Harmonia Caelesti (2000) est également composé de deux parties, la première empile de manière anachronique, des paragraphes relatant la vie et les légendes des « pères » de l’illustre famille Esterházy, quelle que soit la période où ils vécurent, qu’il s’agisse de Pál Esterházy (1635-1712), l'homme le plus riche de son époque, à la fois poète, compositeur et mécène, ou de Miklós Esterházy (1714-1790), protecteur de Joseph Haydn, ou d’autres encore issus de cette famille étroitement liée à l’histoire de la Hongrie. « Pour moi, explique l’auteur, la première partie avait défini un espace de liberté grammatical aux propriétés surprenantes : c’est ainsi que le temps n’existe plus à proprement parler, on passe sans transition du xviiie siècle au xxe siècle, le narrateur ne cesse de changer, ou plus exactement le changeant narrateur se trouve toujours défini par “mon père” ». Ainsi, il est fait allusion aux affrontements avec les Turcs (xvie siècle), à la guerre civile que se livrent Kouroutz et Labancz (les anti et pro-Habsgourg au début du xviiie siècle), au règne de Marie-Thérèse (1741-1780) et de Joseph II (1780-1790), à l’occidentalisation de la Hongrie à la charnière des xviiie et xixe siècles, à Metternich (début du xixe siècle), à François Joseph (1848-1916), à la Première Guerre mondiale. La seconde partie, d’une chronologie plus stricte, évoque l’histoire de cette même famille à compter de la prise de pouvoir par le communiste Béla Kun en 1919. Sont esquissés en toile de fond le régime du régent Horty (1920-1944), le traité du Trianon (4 juin 1920), le fascisme de Szalasi (1944-1945), l’arrivée des Russes (1945) et du communisme stalinien, puis, après la révolution de 1956, le communisme kadarien (1956-1989). Il s’agit cette fois d’une histoire plus proche de l’écrivain, né en 1950, puisqu’elle concerne des membres de sa famille qu’il a côtoyés, principalement son grand père Móric (1881-1960, premier ministre en 1917) et son père Mátyás (1919-1998) qui ont partagé les souffrances de la « relégation » dans un village de 1951 à 1953. Le ton passe constamment de la gravité philosophique à l’impudeur, du réalisme à l’invraisemblance, chaque lecteur étant mis en demeure d’interpréter les choses selon ses connaissances. Comme d’habitude, certains éléments de sa composition sont « empruntés » à d’autres auteurs. Mais on ne peut que ressentir à quel point Péter Esterházy aime son père qui d’une certaine manière est le sujet du livre.

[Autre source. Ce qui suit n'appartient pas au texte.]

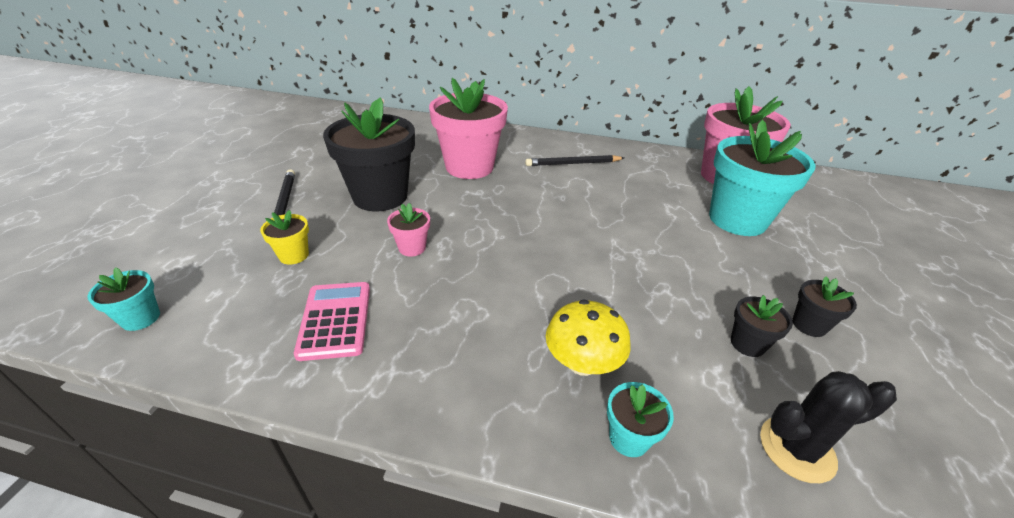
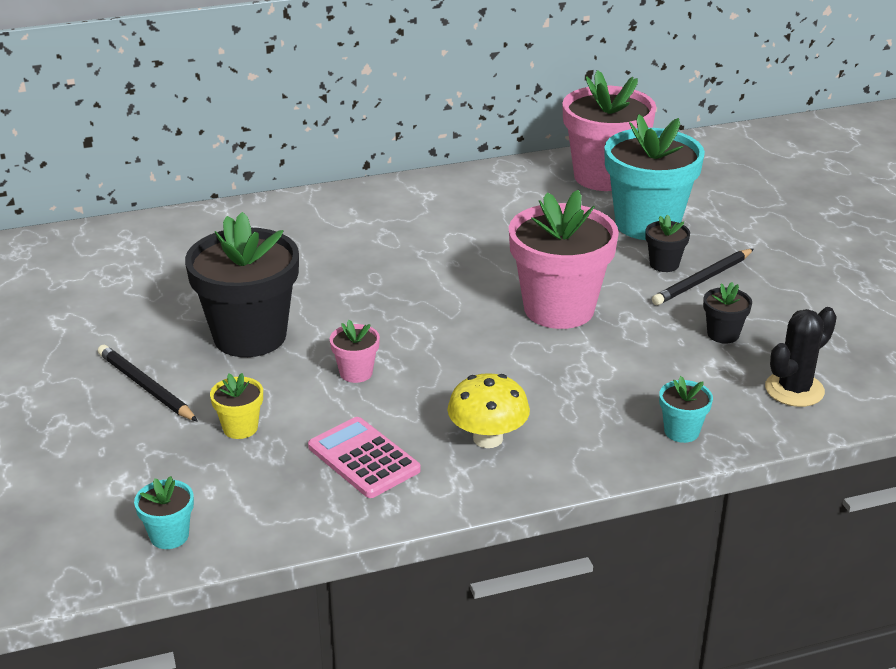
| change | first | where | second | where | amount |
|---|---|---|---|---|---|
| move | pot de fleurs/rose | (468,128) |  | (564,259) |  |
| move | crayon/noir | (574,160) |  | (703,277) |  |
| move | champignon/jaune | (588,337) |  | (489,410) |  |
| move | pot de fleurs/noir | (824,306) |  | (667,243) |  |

Paru en 2002, Édition revue et corrigée, constitue un événement très rare dans la vie littéraire en se proposant de réévaluer une œuvre en fonction de révélations « inimaginables ». À l’ouverture partielle des archives policières et peu après avoir mis le point final à son dernier ouvrage, Péter Esterházy se rend par curiosité à l’Office national de l’histoire contemporaine : on lui apporte quatre gros dossiers, présentés comme « les rapports d’un agent », qui se révèle être son père. Passé l’abattement qu’il ressent devant la « trahison », il décide de retranscrire une partie des rapports de son père, le commentaire des officiers traitants, accompagnés de ses réactions, en trois étapes entre 2000 et 2002, tout en tenant en même temps une sorte de chronique de sa vie personnelle. La violence de son trouble se traduit par l’usage fréquent d’abréviations : « c’est comme si j’avais perdu ma langue », écrit-il. Virtuose des élaborations savantes, Péter Esterházy est cette fois contraint par une « conduite d’urgence » ; il est pris par la brièveté du délai, terrifié à l’idée que l’on parle des faits avant que lui-même ait pu le faire. Il veut être le premier à dénoncer l’attitude de son père (et couper l’herbe sous le pied des médisants) pour devenir l’acteur de sa « nouvelle place » sociale, tout en préservant sa liberté de créateur. Il refuse d’être détruit par la catastrophe. Il doit parler pour la première fois de façon « directe », « vraie », « simplement humaine » et non plus en égarant savamment à plaisir ses lecteurs : « jusqu’ici, avec les faits, les documents, les écrits, je faisais ce que je voulais. Ce que le texte voulait. Maintenant, ce n’est plus possible. Je dois tout avaler. Jusqu’ici, c’était moi qui enfonçais dans la gorge du lecteur ce que je voulais, c’est moi qui étais le seigneur, la réalité n’était qu’un domestique chamarré. »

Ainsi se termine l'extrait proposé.